# I live more than 5KM from Dublin Airport. Therefore I am not allowed to travel, but Ryanair not willing to acknowledge this



## Candy Crush (18 May 2020)

As the title suggests, under the current restrictions, I am not permitted to travel beyond 5 kms from my home, unless it is for very specific reasons.

I had booked flights to the UK departing next week, for a pleasure break, i.e. non-essential.

Ryanair are refusing to entertain me when I sought a refund/voucher, more or less applying the 'Computer Says No' attitude.

Any suggestions how I could outwit them?
Thanks
CC


----------



## odyssey06 (18 May 2020)

Are you sure your flight will actually depart?
I read something to the effect that you should still check-in, then if Ryanair cancel the flight themselves you get refunded automatically.

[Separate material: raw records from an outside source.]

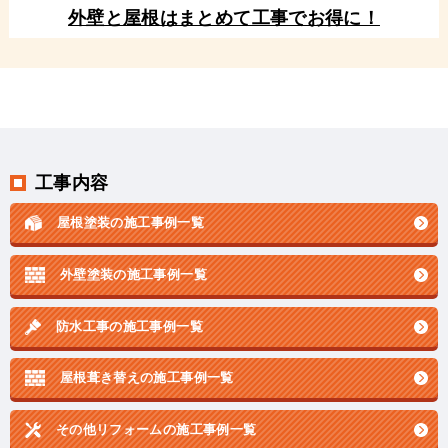
外壁と屋根はまとめて工事でお得に！
工事内容
屋根塗装の施工事例一覧
外壁塗装の施工事例一覧
防水工事の施工事例一覧
屋根葺き替えの施工事例一覧
その他リフォームの
施工事例一覧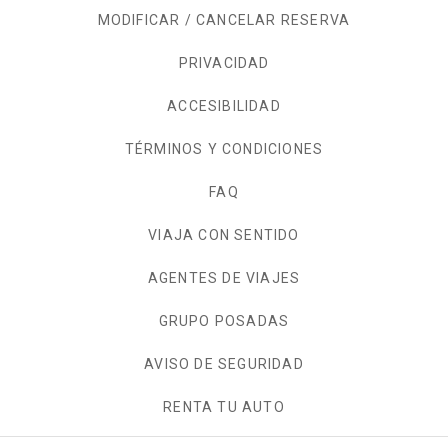
MODIFICAR / CANCELAR RESERVA
PRIVACIDAD
OPENS IN A NEW TAB.
ACCESIBILIDAD
TÉRMINOS Y CONDICIONES
FAQ
VIAJA CON SENTIDO
AGENTES DE VIAJES
GRUPO POSADAS
AVISO DE SEGURIDAD
RENTA TU AUTO
OPENS IN A NEW TAB.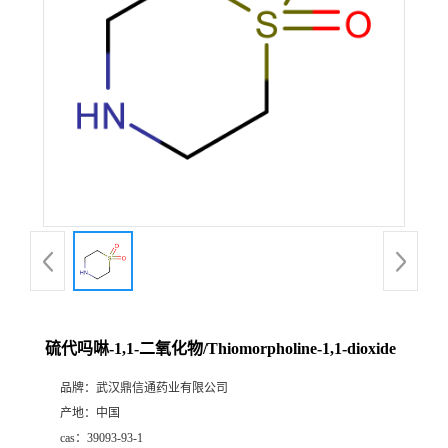
证
书
荣
誉
产
品
展
硫代吗啉-1,1-二氧化物/Thiomorpholine-1,1-dioxide
厅
品牌：
武汉鼎信通药业有限公司
产地：
中国
联
cas：
39093-93-1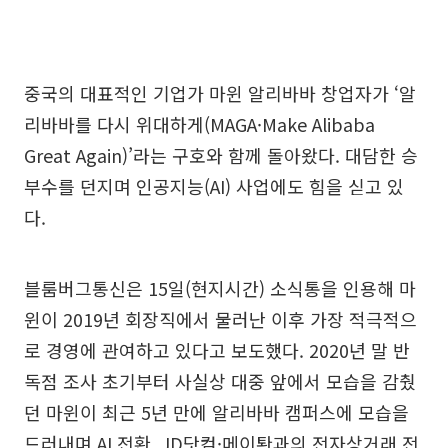
중국의 대표적인 기업가 마윈 알리바바 창업자가 ‘알
리바바를 다시 위대하게(MAGA·Make Alibaba
Great Again)’라는 구호와 함께 돌아왔다. 대담한 승
부수를 던지며 인공지능(AI) 사업에도 힘을 싣고 있
다.
블룸버그통신은 15일(현지시간) 소식통을 인용해 마
윈이 2019년 회장직에서 물러난 이후 가장 적극적으
로 경영에 관여하고 있다고 보도했다. 2020년 말 반
독점 조사 초기부터 사실상 대중 앞에서 모습을 감췄
던 마윈이 최근 5년 만에 알리바바 캠퍼스에 모습을
드러내며 AI 전환, JD닷컴·메이퇀과의 전자상거래 전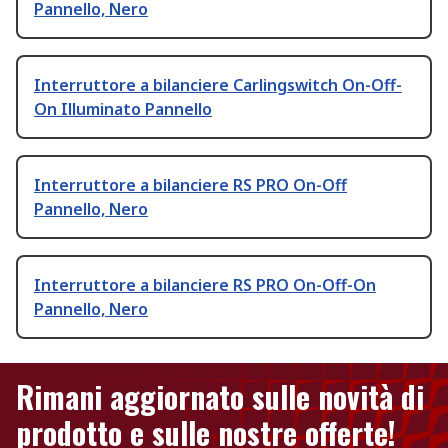
Pannello, Nero
Interruttore a bilanciere Carlingswitch On-Off-
On Illuminato Pannello
Interruttore a bilanciere RS PRO On-Off
Pannello, Nero
Interruttore a bilanciere RS PRO On-Off-On
Pannello, Nero
Rimani aggiornato sulle novità di
prodotto e sulle nostre offerte!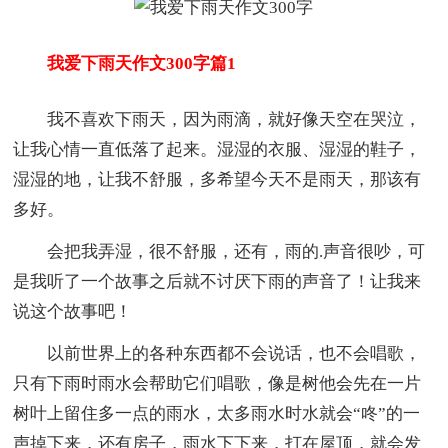
我爱下雨天作文300字篇1
我不喜欢下雨天，因为雨滴，就好像天空在哭泣，
让我心情一直低落了起来。湿湿的衣服、湿湿的鞋子，
湿湿的地，让我不舒服，多希望今天不是雨天，那该有
多好。
会把我弄湿，很不舒服，还有，雨的.声音很吵，可
是我听了一个故事之后就不讨厌下雨的声音了！让我来
说这个故事吧！
以前世界上的各种东西都不会说话，也不会唱歌，
只有下雨时雨水会帮助它们唱歌，像是树他会先在一片
树叶上留住多一点的雨水，太多雨水时水就会“咚”的一
声掉下来，还有房子，雨水下下来，打在屋顶，就会发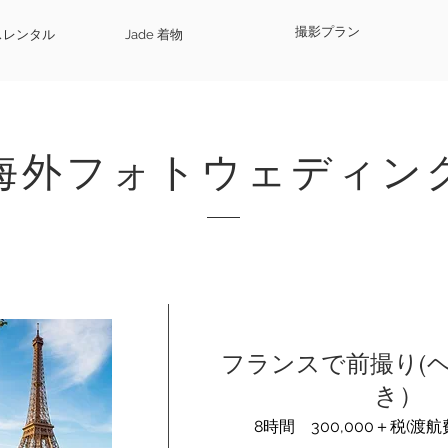
撮影プラン
レスレンタル
Jade 着物
海外フォトウェディン
フランスで前撮り(
き）
8時間 300,000＋税(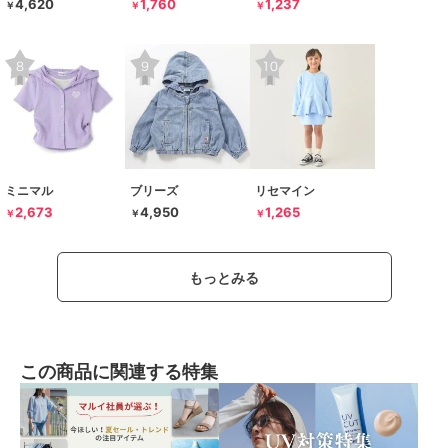
4,620
1,760
1,237
￥
￥
￥
ミニマル
ブリーズ
リセマイン
2,673
4,950
1,265
￥
￥
￥
もっとみる
この商品に関連する特集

Can you keep an eye on the corresponding flight for this week on airport website to see if it actually flew?


----------



## Leo (18 May 2020)

Essential travel is still allowed, but it is not up to Ryanair to decide whether your journey is essential or not. So I'm afraid I think your best bet at this stage is to hope the flight doesn't depart.


----------



## PM9999 (18 May 2020)

The DFA travel advice at https://www.dfa.ie/travel/travel-advice/ would appear to offer an even more powerful argument for Ryanair to refund you than the 5km restriction. It specifically advises no non - essential travel to Great Britain.


----------



## odyssey06 (18 May 2020)

PM9999 said:


> The DFA travel advice at https://www.dfa.ie/travel/travel-advice/ would appear to offer an even more powerful argument for Ryanair to refund you than the 5km restriction. It specifically advises no non - essential travel to Great Britain.



I think that's only helpful if you have travel insurance policy which specifically has cover for such travel advice alerts.
They might offer free change of dates, but I haven't heard of any airline offering refund to people who booked non essentials trips and cannot fly when there is such an alert in force.


----------